In agreement with other reports, PROMIS PF CAT in the current study also exhibited high efficiency relative to other common PRO instruments [5, 12, 14]. The large majority of patients herein only had to complete four items prior to the conclusion of the PROMIS PF CAT, compared to a total of 88 total items (36 for SF-36, 6 for ED-5D, 42 for KOOS, 4 for Marx) in the other traditional PROs used in this study. Being able to precisely record patient function using fewer items than most instruments is a key advantage of PROMIS PF CAT and has the potential to minimize test burden, facilitate data collection, and improve response rates [3, 4, 6, 7, 14]. Future work evaluating patient and administrator satisfaction and time and cost analysis with the use of PROMIS is indicated.

There are some notable limitations of the current study. It is recognized that the specificity of the patient population analyzed may limit its generalizability, but it was in line with the goals of the study to evaluate PROMIS in a relatively young and healthy population. Additionally, this work required patients to complete several PRO instruments one after another which could possibly have caused test fatigue and may arguably alter scores. An attempt to control for this limitation by randomizing the order of administration of the instruments was performed. Instead of timing how long it took each patient to complete each instrument, this study also substituted the number of items asked prior to completion as a marker of test burden. This was a necessity because of the administering clinic’s design where patients may be interrupted during instrument administration, making time data inaccurate in many cases. It is the authors’ opinion, however, that the relatively few number of items for PROMIS PF CAT was representative of its efficiency and indeed this idea has been consistently supported throughout the literature to date. Finally, there was an unexpectedly strong correlation between PROMIS PF CAT and the EQ-5D, which is an instrument aimed at measuring general health rather than specifically physical function. Some may argue that this might indicate problems with discriminant validity. One possible alternative explanation for this, however, is that EQ-5D scores may correlate strongly with the physical function of the patient’s measured.
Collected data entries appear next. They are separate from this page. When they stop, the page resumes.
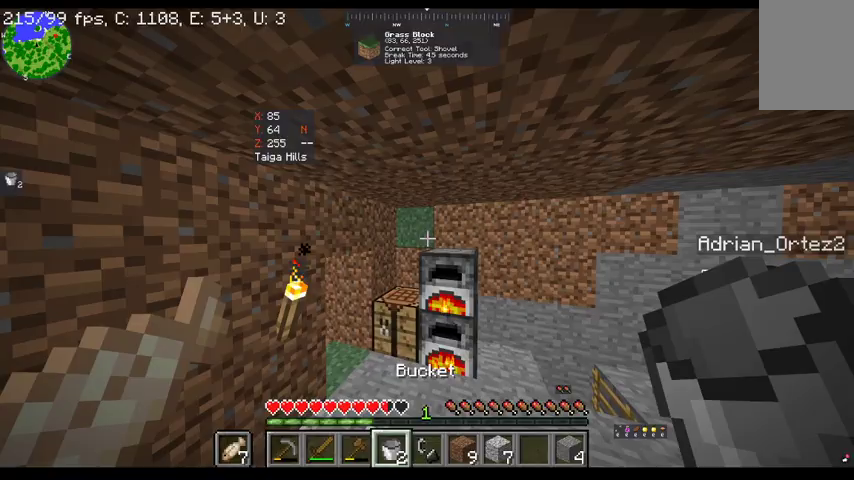
{"keys": [], "mouse": [], "events": [[67, "a", "up"], [100, "mouse_right", "up"], [133, "w", "up"]]}
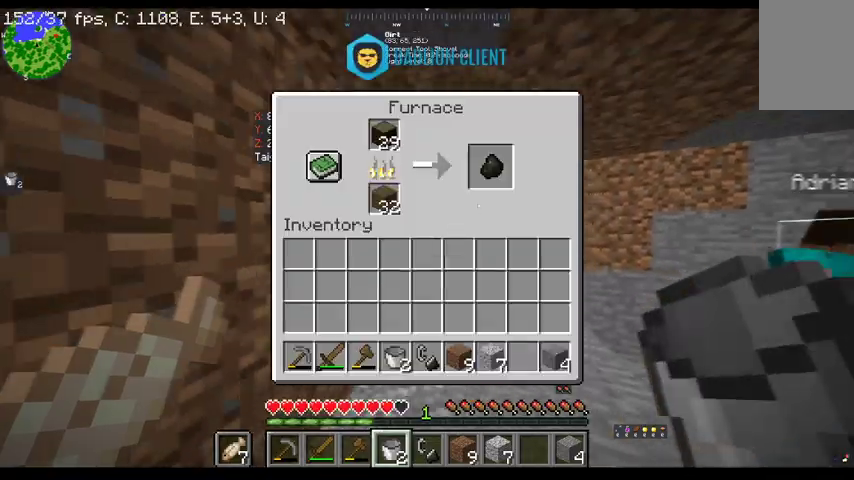
{"keys": [], "mouse": [], "events": []}
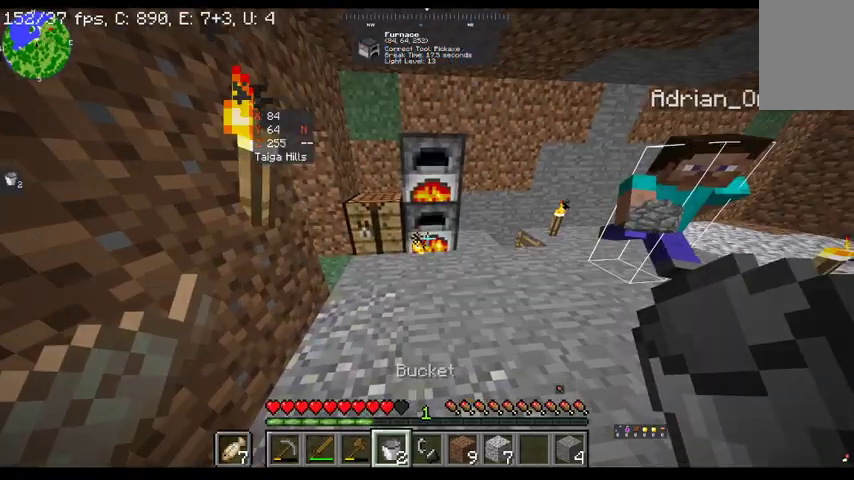
{"keys": [], "mouse": [], "events": [[67, "mouse_right", "down"], [200, "mouse_right", "up"]]}
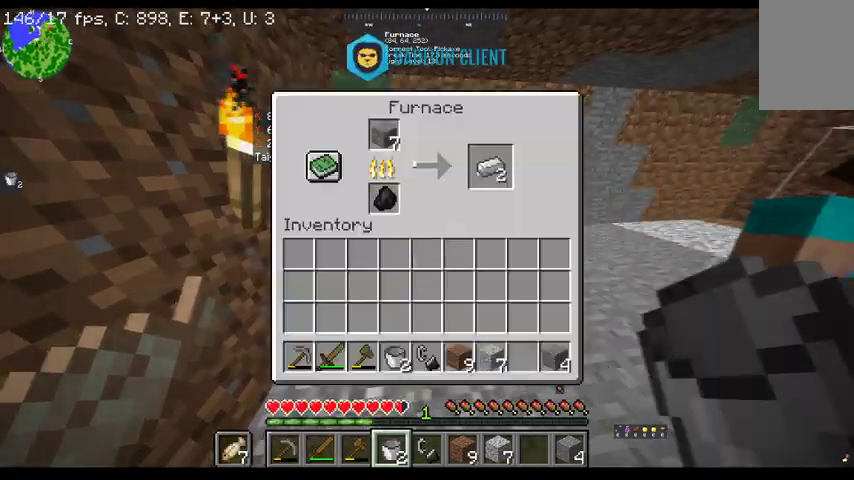
{"keys": [], "mouse": [], "events": []}
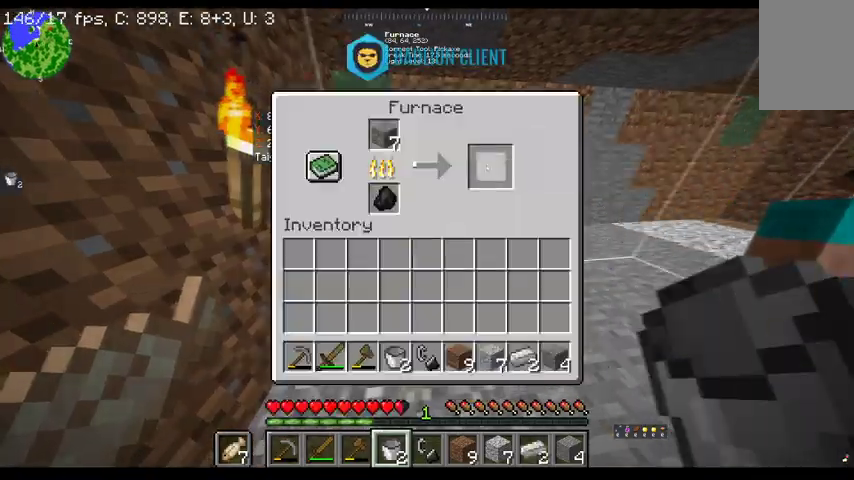
{"keys": [], "mouse": [], "events": []}
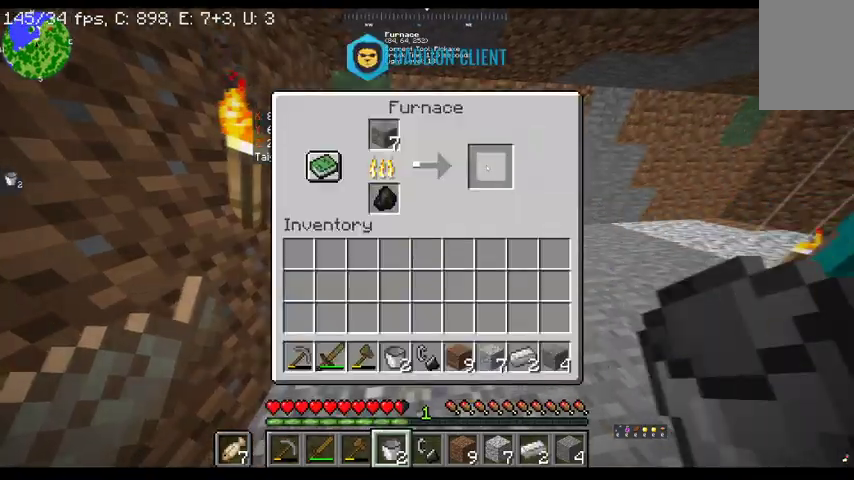
{"keys": [], "mouse": [], "events": []}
In summary, the present work suggests that PROMIS PF CAT is a valid and efficient instrument for routine clinical assessment and may have advantages over some traditional fixed-length PROs. The strong correlations found here indicate that PROMIS PF CAT accurately measures physical function. Though the use of CAT, it is able to do so with high precision while using fewer questions, reducing burden on the patient. Efficient and precise measurements allow for easier use in the clinical setting and may improve response rates and allow for more comprehensive assessment of patient function before and after treatment, as patients may be more likely to complete a shorter test particularly when they are asked to complete these instruments at serial clinic visits over time.

Conclusions

PROMIS PF CAT scores and other currently used PRO instruments measuring physical function in patients indicated for operative management of ACL injuries correlate strongly. The instrument is inclusive with no floor or ceiling effects in this population, and is a viable and efficient alternative to measuring physical function in the ACL injury population.